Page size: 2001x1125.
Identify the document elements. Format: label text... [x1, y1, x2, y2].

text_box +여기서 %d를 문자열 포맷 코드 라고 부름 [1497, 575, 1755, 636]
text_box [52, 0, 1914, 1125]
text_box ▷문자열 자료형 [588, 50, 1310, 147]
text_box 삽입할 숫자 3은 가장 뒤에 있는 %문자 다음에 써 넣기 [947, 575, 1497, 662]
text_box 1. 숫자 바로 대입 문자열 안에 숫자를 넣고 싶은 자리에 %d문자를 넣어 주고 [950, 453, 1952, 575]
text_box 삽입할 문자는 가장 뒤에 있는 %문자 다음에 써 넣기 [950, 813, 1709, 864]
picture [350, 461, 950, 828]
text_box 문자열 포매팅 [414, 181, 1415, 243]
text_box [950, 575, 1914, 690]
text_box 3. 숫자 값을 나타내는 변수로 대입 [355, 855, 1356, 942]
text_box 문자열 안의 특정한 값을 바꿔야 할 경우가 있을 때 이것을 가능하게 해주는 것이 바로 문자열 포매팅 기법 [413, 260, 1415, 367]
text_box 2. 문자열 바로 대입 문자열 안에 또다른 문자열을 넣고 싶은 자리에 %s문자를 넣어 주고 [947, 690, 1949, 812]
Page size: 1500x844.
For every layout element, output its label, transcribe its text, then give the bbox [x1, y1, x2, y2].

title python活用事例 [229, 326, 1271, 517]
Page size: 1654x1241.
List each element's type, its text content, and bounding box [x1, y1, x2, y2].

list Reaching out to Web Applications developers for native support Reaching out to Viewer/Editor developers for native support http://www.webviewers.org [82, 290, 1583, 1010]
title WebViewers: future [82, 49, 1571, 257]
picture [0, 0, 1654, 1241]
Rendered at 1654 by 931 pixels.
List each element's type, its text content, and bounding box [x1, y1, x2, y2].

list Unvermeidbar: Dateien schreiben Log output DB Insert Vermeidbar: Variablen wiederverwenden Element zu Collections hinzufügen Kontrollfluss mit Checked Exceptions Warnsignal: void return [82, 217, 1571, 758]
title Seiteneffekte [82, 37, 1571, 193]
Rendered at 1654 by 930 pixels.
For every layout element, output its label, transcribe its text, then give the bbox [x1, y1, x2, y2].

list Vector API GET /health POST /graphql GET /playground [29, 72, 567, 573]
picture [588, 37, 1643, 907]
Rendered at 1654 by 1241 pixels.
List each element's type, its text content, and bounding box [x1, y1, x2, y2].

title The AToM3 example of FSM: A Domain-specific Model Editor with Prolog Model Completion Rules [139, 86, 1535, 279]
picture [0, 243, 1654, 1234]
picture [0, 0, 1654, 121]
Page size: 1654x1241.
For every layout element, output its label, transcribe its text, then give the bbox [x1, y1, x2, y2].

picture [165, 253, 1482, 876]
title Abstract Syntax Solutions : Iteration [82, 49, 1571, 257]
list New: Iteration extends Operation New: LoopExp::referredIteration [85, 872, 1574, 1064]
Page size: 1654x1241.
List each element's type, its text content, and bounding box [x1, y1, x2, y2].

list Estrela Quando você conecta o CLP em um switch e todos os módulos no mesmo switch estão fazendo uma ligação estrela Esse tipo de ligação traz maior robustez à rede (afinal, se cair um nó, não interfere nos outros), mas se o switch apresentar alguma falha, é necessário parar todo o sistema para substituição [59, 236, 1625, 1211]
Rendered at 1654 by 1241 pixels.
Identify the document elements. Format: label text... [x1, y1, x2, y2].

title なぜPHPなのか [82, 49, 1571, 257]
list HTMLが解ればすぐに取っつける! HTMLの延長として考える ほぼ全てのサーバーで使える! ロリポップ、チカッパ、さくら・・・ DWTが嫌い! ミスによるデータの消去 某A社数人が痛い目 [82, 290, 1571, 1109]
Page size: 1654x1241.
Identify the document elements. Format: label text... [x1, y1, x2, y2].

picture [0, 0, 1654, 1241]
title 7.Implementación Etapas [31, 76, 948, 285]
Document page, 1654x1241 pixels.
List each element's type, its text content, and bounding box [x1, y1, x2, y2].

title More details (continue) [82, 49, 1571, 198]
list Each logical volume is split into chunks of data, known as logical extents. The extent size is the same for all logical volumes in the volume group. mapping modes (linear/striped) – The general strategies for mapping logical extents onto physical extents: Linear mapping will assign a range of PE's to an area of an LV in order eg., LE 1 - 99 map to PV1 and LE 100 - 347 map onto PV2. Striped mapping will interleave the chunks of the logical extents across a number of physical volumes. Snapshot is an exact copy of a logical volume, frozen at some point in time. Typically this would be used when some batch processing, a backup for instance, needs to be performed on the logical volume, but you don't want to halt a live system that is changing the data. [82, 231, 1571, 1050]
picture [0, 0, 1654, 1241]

◇ ◇ ◇ ◇ ◇

Instructions to follow
Rewrite the part that opens with the line containing "Rendered at 1654 by 930 pixels." and closes with the line containing "list Estrela Quando", replacing "bbox" with "bounding box" and leaving everything else unchanged.

Answer to this exercise
Rendered at 1654 by 930 pixels.
For every layout element, output its label, transcribe its text, then give the bounding box [x1, y1, x2, y2].

list Vector API GET /health POST /graphql GET /playground [29, 72, 567, 573]
picture [588, 37, 1643, 907]
Rendered at 1654 by 1241 pixels.
List each element's type, its text content, and bounding box [x1, y1, x2, y2].

title The AToM3 example of FSM: A Domain-specific Model Editor with Prolog Model Completion Rules [139, 86, 1535, 279]
picture [0, 243, 1654, 1234]
picture [0, 0, 1654, 121]
Page size: 1654x1241.
For every layout element, output its label, transcribe its text, then give the bounding box [x1, y1, x2, y2].

picture [165, 253, 1482, 876]
title Abstract Syntax Solutions : Iteration [82, 49, 1571, 257]
list New: Iteration extends Operation New: LoopExp::referredIteration [85, 872, 1574, 1064]
Page size: 1654x1241.
List each element's type, its text content, and bounding box [x1, y1, x2, y2].

list Estrela Quando você conecta o CLP em um switch e todos os módulos no mesmo switch estão fazendo uma ligação estrela Esse tipo de ligação traz maior robustez à rede (afinal, se cair um nó, não interfere nos outros), mas se o switch apresentar alguma falha, é necessário parar todo o sistema para substituição [59, 236, 1625, 1211]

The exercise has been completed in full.